▸ **Tugas Soal 1**: Menurut teks tentang tata pemerintahan yang baik, mengapa mayoritas masyarakat memandang pemerintah Indonesia dengan stereotip buruk? Jawab dalam satu sampai tiga kalimat.
▸ **Tugas Soal 2**: Lanjutkan teks tentang tata pemerintahan yang baik setelah kalimat terakhirnya.

══ Teks Bacaan

Pemerintah merupakan
representatif negara, yang memiliki kewenangan dalam membuat kebijakan selama
masa jabatannya yang tertentu dalam negara demokrasi. Pemerintah Indonesia
dapat dikatakan memiliki stereotip yang buruk bagi mayoritas masyarakat
dikarenakan ketidakpeduliannya hingga arogansinya orang-orang berbaju dinas
yang bekerja dalam suatu instansi, hal itu disebabkan sisa-sisa kebudayaan pada
pemerintahan orde baru yang memiliki kedudukan paling tinggi dari dua komponen
masyarakat dan sektor swasta. Sehingga untuk saat ini pemerintah harus bekerja
keras dengan bentuk yang nyata dan cepat tanggap terhadap keluhan
masyarakatnya.
Selain itu, peran
sektor swasta tidak kalah penting dalam mewujudkan kesejahteraan. Sektor swasta
lebih ditekankan pada aspek ekonomi dalam sebuah negara yang kemudian dinikmati
oleh masyarakat. Sebagai suatu komponen yang berurusan dengan uang, maka tak
dapat dihindari jika suatu ketika kedudukannya berada di atas demi
kepentingannya sebagai kapitalis. Buruknya lagi adalah ketika negara dan sektor
swasta bersekongkol atau istilah lainnya yakni kolusi, kedudukan mereka akan
berada di atas secara sejajar sedangkan masyarakat berada di bawah dan semakin
tidak berdaya.
Lantas, bagaimana untuk
mewujudkan suatu kedudukan yang setara antara tiga komponen yang berpengaruh
ini dalam mencapai tata pemerintahan yang baik? Menurut A. Ubaedillah dan
kawan-kawan (2008 : 201), agar suatu sistem
dan tata cara mekanisme kepemerintahan berada dalam posisi seimbang, selaras,
dan kohesif, dan kongruen di mana peran rakyat sangat menentukan dapat terjadi
adalah dengan menempatkan komponen moral paling atas, sehingga moralitas
dijadikan sebagai landasan dari tiga komponen masyarakat/rakyat, negara, dan
sektor swasta dalam melakukan tindakan. Lanjutnya disebutkan, bahwa moral
merupakan operasionalisasi dari sikap dan pribadi seseorang yang beragama.

════
══ Data Tersedia

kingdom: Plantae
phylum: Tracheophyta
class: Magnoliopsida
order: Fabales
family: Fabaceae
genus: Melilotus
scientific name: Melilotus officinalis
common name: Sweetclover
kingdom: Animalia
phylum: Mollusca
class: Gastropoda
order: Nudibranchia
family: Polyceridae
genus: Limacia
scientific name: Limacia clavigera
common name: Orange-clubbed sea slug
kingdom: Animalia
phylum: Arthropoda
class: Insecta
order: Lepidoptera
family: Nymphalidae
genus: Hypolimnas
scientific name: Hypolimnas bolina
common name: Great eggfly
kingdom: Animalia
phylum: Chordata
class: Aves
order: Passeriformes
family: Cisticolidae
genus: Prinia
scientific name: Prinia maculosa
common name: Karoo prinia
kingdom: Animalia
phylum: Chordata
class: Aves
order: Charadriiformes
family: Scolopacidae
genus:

════

▸ **Jawaban Benar 1**: Stereotip buruk itu muncul karena ketidakpedulian hingga arogansi orang-orang berbaju dinas yang bekerja di suatu instansi. Sikap tersebut disebabkan sisa-sisa kebudayaan pemerintahan Orde Baru, ketika pemerintah berkedudukan paling tinggi di atas masyarakat dan sektor swasta.

▸ **Jawaban Benar 2**:
Dengan melaksanakan ajaran agama yang melekat pada pribadi-pribadi dalam ketiga
komponen tersebut, maka moral masing-masing pelaku akan berperan besar dalam
menciptakan tata kepemerintahan yang baik. (2008 :202).
B. Konsep Civil
Society di Indonesia
Masyarakat sipil di
Indonesia memilki banyak kesamaan istilah namun, dengan memiliki karakter dan
peran yang berbeda antara satu dari yang lain. Dalam buku Demokrasi, Hak Asasi Manusia, dan Masyarakat Madani (2008:193),
untuk pertama kalinya istilah ‘masyarakat madani’ dimunculkan oleh Anwar
Ibrahim, mantan wakil perdana Menteri Malaysia. Menurutnya, masyakat madani
merupakan sistem sosial yang subur berdasarkan prinsip moral yang menjamin
keseimbangan antara kebebasan individu dengan kestabilan masyarakat.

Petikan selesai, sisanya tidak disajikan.